The task | Quote the records verbatim, from the line with "Q: Please count the coasters." through the line with "Number of yellow shakers visible: 34", both included.

Material for this exercise |
——————

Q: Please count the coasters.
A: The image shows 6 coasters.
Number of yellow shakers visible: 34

——————

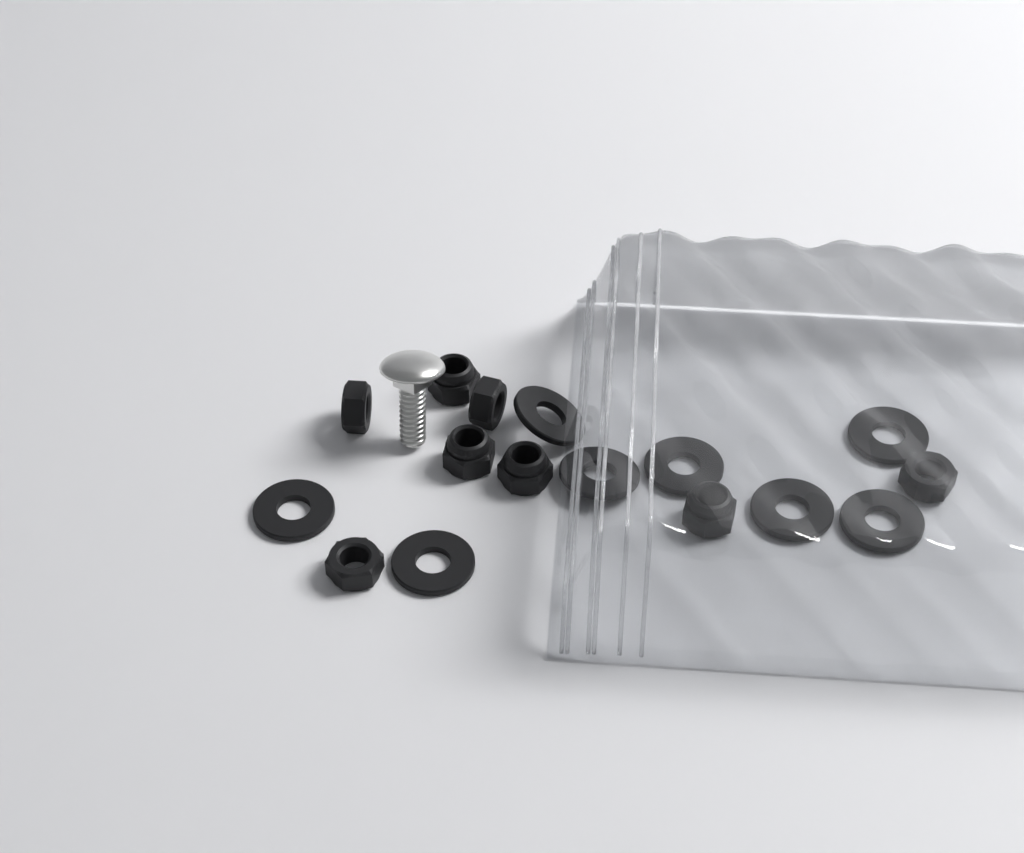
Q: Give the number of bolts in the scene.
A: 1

——————

The completed task |
Q: Please count the coasters.
A: The image shows 6 coasters.
Number of yellow shakers visible: 34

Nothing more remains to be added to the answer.